Phantom of the Fallen: (by timydamonkey)


Disclaimer: I don't own Danny Phantom, nor do I make any profit making this fanfic. I am a fan, and that's all.


Author's Notes: The story is short and mostly written, so don't worry about agonisingly slow updates and short chapters. They'll be coming out fairly close together – shouldn't be any more than a week apart. Enjoy and please review.


Chapter One:

It was unusually quiet in the classroom. Normally, Lancer had to deal with children doing their best to defy him and appear 'hip' and 'far out'. The lack of noise was disturbing; it was as if everyone had lost all traces of life. He tried to hide the discomfort, but didn't think he was doing a very good job.

He supposed he should be happy at the semblance of normalcy that still nobody appeared to be listening, but it just irked him. Even in outstanding circumstances, it seemed, his class would find a way to ignore him. It was this irritability that prompted him to drop the book he'd been reading out of on the desks of one of his students to elicit a response.

"Foley! Please, be kind enough to tell everybody exactly what I have just been telling you all about."

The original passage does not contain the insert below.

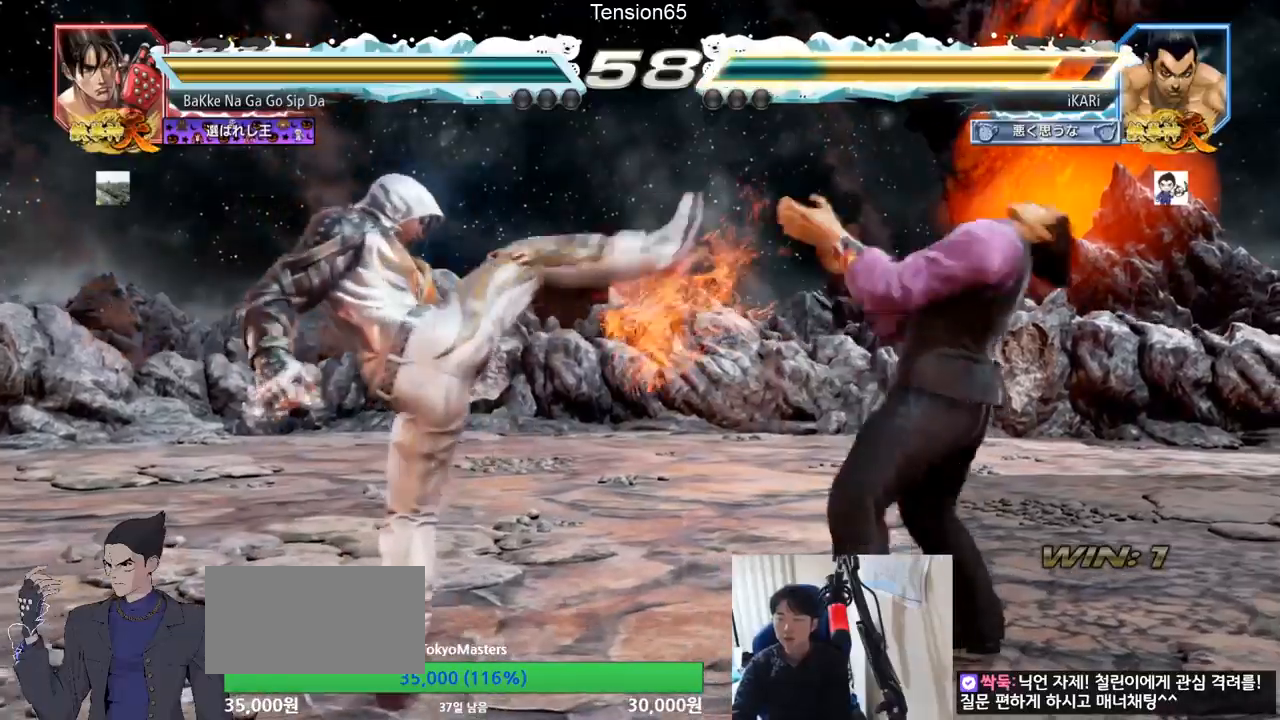
{"buttons": [], "left_stick": "down-right", "events": [[300, "left_stick", "right"], [350, "left_stick", "down-right"]]}
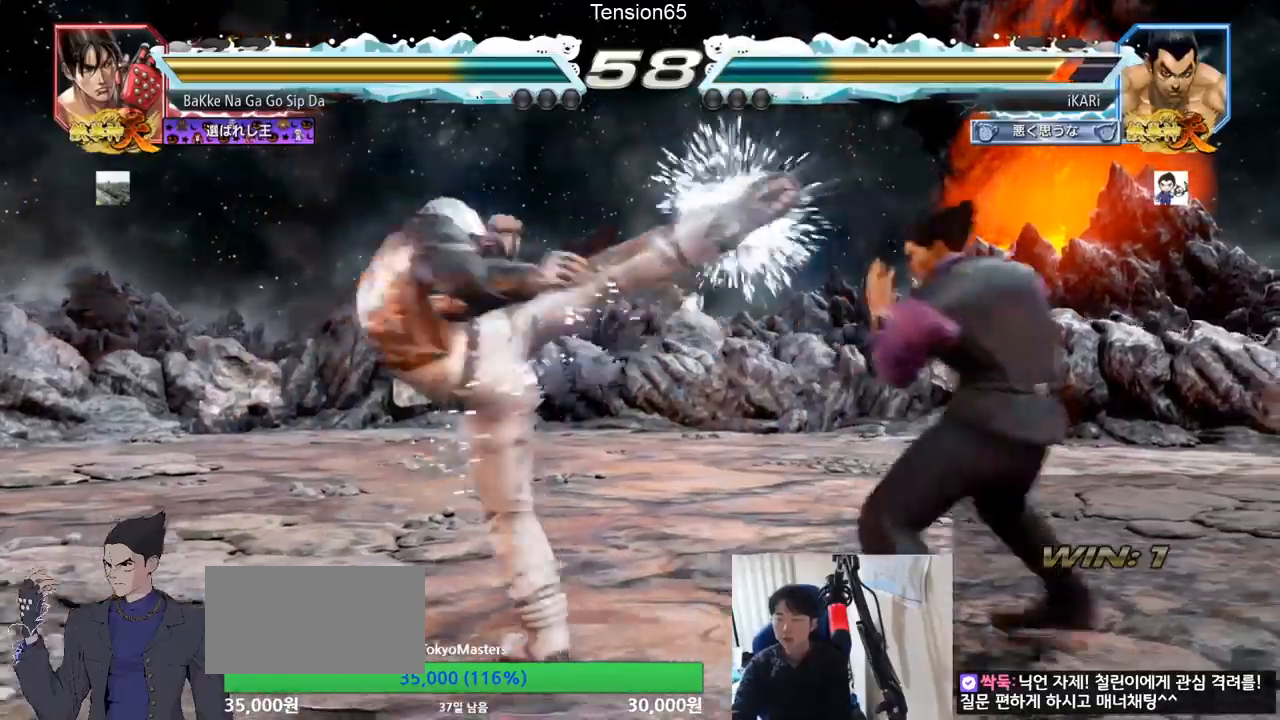
{"buttons": [], "left_stick": "center", "events": [[50, "left_stick", "center"], [134, "SQUARE", "down"], [167, "SQUARE", "up"], [267, "SQUARE", "down"], [317, "SQUARE", "up"], [367, "SQUARE", "down"], [401, "SQUARE", "up"]]}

The boy's stare was blank, his eyes red-rimmed. A similar response was present in his friend, Samantha Manson. Lancer sighed. Clearly, today there would be no victory for learning. He supposed he should forgive the boy, but he also believed that if you started making excuses now, you'd never stop. Still, he decided to take the heat off him.

"Can anybody tell me?"

He could almost hear the crickets chirping.

The bell rang, and as if it was a signal for the end of the silence, a babble of chatter broke out as people collected books and wandered out of the classroom. Foley and Manson, Lancer noted, didn't speak, just walked out of the door, looking rather like animated zombies. They seem to be running on the bare necessities of everything, with no focus on anything.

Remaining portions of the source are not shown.